Heute war der 15 . April, es hätte nicht so kalt sein
dürfen. Steuern fällig, dachte sie. Sie war damit nicht fertig, letzte Woche
hatte sie begonnen, aber dann war alles losgegangen. Trotzdem, wie hatte sie
das vergessen können? Sie trat an den Tisch und schlug die Mappe auf und
überflog die Formulare, aber es war zwecklos. Konnte nicht klar denken. Steuern
waren die geringste Sorge.
      Billy würde klarkommen,
denn er war groß und kräftig. Er war groß, doch nicht aus ihrer Sicht, sie
konnte ihn verglichenmit den anderen so sehen, aber selbst nahm sie ihn
nicht so wahr. Dann dachte sie aus irgendeinem Grund an ihren Vater, achtzehn
Jahre hatte sie ihn nicht gesprochen, aber immer noch versuchte er zu Ostern
und zu Weihnachten, sie anzurufen. Er hatte vor zwanzig Jahren ihre Mutter sitzenlassen.

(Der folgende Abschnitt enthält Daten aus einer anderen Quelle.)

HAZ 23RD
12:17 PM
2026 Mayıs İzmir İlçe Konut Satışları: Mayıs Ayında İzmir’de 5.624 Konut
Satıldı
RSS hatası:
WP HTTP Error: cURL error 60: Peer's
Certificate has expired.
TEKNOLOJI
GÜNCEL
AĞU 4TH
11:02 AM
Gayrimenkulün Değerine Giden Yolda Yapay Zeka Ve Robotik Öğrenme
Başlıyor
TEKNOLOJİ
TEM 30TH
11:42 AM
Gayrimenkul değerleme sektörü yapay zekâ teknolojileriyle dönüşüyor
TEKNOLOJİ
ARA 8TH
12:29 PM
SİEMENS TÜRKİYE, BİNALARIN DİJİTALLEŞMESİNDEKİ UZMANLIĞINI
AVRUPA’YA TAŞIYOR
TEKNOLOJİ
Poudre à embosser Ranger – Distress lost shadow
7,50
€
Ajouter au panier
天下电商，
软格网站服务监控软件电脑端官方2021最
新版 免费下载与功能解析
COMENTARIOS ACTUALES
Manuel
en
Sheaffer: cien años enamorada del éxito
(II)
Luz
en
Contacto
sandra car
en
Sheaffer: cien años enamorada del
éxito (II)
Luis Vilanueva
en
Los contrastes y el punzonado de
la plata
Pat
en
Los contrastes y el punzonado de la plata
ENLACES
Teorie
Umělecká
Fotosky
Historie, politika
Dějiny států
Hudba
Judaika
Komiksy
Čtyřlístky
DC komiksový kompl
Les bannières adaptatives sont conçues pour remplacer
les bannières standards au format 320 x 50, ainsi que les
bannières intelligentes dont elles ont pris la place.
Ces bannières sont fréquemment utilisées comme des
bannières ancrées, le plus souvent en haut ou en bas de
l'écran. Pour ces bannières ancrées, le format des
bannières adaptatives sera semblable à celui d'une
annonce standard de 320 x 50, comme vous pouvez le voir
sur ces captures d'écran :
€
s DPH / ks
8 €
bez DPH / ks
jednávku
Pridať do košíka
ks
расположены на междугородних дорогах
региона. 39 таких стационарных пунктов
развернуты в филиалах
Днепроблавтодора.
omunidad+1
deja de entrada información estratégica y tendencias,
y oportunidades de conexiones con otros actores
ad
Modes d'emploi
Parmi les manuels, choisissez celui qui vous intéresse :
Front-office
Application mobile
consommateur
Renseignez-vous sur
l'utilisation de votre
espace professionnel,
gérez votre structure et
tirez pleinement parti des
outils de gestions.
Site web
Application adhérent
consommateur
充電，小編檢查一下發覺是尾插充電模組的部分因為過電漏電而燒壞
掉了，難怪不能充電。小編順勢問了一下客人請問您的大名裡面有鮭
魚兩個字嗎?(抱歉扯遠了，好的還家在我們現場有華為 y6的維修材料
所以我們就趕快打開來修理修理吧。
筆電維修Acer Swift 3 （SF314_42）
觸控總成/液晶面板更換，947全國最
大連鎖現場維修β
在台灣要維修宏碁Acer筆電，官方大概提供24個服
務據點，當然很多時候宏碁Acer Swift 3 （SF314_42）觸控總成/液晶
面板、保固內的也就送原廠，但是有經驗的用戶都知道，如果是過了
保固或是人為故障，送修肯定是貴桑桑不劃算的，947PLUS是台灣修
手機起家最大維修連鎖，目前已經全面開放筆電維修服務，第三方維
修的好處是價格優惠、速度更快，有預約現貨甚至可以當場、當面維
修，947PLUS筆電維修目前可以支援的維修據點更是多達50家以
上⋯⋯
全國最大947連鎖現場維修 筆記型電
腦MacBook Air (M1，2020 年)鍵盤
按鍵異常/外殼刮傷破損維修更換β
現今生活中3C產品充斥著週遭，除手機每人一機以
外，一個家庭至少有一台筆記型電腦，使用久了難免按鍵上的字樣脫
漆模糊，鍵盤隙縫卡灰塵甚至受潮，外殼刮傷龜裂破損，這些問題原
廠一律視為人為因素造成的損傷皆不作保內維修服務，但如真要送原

Ihre Mutter war kein sehr flexibler Mensch, sie hatte nicht ertragen, was im
Tal passierte und dass ihre Tochter und ihr Schwiegersohn im Souterrain des
Hauses wohnten, Geld verdiente keiner, über Nacht schien sich die Stadt zu
wandeln, Autos wurden aufgebrochen, leere Häuser ausgeräumt, vor denen
Rasenflächen zu Gebüsch verwilderten.
    Es hatte sie verändert, ständig vögelte sie durch die Gegend, das
ging so bis 1987 , bis ihr Vater eines Abends
ankündigte, dass er weggehe, er brauche Abstand zu all dem. Zu Anfang hatte ihm
Grace das nicht vorgeworfen, und dann doch, dann hatte sie es ihm verziehen,
und dann warf sie es ihm wieder vor. Es war ein mutiger Akt, irgendwie. Die
Kinder waren alle groß, er hatte ihrer Mutter viel Geld dagelassen. Dass mit
ihrer Mutter irgendjemand glücklich war, schien Grace nicht vorstellbar. Ihr
Vater ging nach Texas, und sie rief ihn nie zurück. Noch immer meldete er sich
zu Ostern und zu Weihnachten, sie ging aber nicht dran. All das lag ihr jetzt
wie ein Mühlstein um den Hals. Die meisten ihrer besseren Erinnerungen knüpften
sich an ihren Vater, und er hatte sich doch nur in Sicherheit gebracht. Und
ihrem Leben gleichzeitig ein Bein gestellt, jetzt lag die Last, ihre labile
Mutter aufzufangen, ganz auf Graces Schultern. Das war wohl der wahre Grund,
warum sie ihn niemals zurückgerufen hatte. Selbstsucht, dachte sie. Jetzt, wo
du auch mal Hilfe brauchst, kannst du es sehen.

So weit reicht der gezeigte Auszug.